Exercise objective: Set down, character for character, everything in the records below from the line holding "Approximately five minutes" down to the line holding "Matthew | 2 |", and no other line.

Provided data:
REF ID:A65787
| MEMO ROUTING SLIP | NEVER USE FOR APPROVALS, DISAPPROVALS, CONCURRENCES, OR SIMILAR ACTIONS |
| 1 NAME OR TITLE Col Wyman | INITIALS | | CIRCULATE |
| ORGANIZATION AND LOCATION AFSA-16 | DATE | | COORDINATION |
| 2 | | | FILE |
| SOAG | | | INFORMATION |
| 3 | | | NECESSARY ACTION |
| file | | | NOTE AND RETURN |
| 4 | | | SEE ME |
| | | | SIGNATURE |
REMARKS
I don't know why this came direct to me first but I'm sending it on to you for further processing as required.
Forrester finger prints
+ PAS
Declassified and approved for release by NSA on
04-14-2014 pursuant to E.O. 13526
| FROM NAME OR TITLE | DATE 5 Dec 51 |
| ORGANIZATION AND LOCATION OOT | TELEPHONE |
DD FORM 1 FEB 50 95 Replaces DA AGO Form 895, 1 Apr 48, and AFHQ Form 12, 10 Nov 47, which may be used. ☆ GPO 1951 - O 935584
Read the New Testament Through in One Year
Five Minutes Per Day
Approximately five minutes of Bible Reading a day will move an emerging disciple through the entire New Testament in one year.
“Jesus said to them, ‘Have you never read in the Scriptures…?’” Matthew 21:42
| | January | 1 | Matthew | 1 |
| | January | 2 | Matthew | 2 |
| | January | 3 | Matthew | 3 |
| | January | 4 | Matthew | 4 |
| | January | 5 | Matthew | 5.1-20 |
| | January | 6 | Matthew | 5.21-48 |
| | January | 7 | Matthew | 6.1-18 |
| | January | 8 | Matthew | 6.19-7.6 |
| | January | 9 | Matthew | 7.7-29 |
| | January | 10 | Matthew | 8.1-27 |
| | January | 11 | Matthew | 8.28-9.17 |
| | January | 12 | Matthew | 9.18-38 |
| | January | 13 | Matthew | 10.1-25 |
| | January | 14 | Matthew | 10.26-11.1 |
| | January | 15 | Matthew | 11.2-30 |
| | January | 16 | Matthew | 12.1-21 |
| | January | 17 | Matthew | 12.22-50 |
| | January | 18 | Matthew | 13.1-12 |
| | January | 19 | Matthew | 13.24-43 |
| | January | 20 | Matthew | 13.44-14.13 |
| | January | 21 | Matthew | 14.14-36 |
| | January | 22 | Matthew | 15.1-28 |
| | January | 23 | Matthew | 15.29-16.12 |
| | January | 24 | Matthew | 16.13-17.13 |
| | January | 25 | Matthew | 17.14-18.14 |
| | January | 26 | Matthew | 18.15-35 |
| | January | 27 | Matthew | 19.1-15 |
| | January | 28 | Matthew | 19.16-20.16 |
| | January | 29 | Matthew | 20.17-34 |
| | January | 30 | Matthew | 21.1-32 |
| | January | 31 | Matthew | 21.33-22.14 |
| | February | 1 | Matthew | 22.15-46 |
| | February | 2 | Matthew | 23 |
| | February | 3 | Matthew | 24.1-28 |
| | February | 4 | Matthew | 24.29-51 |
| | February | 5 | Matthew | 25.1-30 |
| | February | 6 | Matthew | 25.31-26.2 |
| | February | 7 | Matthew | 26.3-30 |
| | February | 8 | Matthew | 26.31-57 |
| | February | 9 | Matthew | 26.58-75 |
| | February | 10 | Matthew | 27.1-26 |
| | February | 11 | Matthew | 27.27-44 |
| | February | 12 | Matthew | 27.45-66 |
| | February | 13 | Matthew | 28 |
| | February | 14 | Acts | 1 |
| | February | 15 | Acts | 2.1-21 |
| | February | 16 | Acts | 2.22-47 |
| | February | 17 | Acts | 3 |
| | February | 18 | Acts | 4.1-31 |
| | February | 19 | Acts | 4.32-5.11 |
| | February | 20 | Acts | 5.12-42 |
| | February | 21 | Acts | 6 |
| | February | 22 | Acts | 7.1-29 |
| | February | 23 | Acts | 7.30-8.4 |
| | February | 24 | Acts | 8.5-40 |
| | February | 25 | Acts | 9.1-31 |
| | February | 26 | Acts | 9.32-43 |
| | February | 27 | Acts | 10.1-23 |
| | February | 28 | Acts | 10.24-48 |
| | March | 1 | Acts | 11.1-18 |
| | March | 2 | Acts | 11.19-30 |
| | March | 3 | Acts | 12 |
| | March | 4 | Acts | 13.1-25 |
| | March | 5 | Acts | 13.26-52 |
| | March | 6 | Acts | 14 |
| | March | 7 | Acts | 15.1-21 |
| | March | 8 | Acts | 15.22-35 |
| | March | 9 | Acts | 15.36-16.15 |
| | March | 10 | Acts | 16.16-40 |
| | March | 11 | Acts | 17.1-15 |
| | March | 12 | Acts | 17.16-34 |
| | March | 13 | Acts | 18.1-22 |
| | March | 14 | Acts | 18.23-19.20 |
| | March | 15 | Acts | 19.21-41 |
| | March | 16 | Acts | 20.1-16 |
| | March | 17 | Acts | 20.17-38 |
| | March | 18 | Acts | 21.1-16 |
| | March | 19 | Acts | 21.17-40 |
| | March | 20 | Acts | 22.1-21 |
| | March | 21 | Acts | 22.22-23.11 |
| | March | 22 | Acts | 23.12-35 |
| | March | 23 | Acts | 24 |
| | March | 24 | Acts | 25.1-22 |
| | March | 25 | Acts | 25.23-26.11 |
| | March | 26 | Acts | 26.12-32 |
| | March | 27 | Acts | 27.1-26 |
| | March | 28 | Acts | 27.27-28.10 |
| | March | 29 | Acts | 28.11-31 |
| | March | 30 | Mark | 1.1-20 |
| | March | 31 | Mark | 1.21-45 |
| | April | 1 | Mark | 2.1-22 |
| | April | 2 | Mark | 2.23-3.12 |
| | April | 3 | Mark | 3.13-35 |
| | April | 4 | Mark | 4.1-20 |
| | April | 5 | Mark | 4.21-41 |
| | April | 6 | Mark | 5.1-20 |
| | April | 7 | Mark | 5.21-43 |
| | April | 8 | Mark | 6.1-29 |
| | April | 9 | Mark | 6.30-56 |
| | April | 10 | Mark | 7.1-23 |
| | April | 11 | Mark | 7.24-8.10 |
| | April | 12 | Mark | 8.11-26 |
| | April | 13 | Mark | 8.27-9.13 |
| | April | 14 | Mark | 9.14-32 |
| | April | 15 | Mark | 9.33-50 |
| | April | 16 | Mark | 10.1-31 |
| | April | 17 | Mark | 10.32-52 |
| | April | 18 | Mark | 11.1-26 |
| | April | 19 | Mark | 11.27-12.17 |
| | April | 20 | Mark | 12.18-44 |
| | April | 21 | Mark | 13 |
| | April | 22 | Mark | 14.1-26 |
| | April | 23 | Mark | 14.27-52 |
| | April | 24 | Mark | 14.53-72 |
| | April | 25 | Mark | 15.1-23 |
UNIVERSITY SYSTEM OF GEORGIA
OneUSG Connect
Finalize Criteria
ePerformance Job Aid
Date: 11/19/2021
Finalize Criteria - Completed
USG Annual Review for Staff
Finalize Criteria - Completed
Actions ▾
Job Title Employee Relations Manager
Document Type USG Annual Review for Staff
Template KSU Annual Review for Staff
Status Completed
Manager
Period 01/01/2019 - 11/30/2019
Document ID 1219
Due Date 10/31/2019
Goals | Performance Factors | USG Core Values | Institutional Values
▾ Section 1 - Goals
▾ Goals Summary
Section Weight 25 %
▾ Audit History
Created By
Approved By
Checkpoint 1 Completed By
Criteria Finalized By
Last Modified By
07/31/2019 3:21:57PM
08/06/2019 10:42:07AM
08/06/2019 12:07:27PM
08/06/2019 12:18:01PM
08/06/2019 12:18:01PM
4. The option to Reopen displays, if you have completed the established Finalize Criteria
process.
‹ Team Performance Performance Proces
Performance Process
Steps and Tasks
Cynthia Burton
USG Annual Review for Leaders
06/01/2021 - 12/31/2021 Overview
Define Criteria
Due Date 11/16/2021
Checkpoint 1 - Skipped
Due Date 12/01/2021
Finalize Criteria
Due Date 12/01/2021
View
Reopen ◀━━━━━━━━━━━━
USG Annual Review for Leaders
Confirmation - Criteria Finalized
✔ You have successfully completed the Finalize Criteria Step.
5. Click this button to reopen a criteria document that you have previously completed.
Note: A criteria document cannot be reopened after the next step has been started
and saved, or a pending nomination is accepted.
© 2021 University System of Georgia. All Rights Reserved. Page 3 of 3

Reply:
Approximately five minutes of Bible Reading a day will move an emerging disciple through the entire New Testament in one year.
“Jesus said to them, ‘Have you never read in the Scriptures…?’” Matthew 21:42
| | January | 1 | Matthew | 1 |
| | January | 2 | Matthew | 2 |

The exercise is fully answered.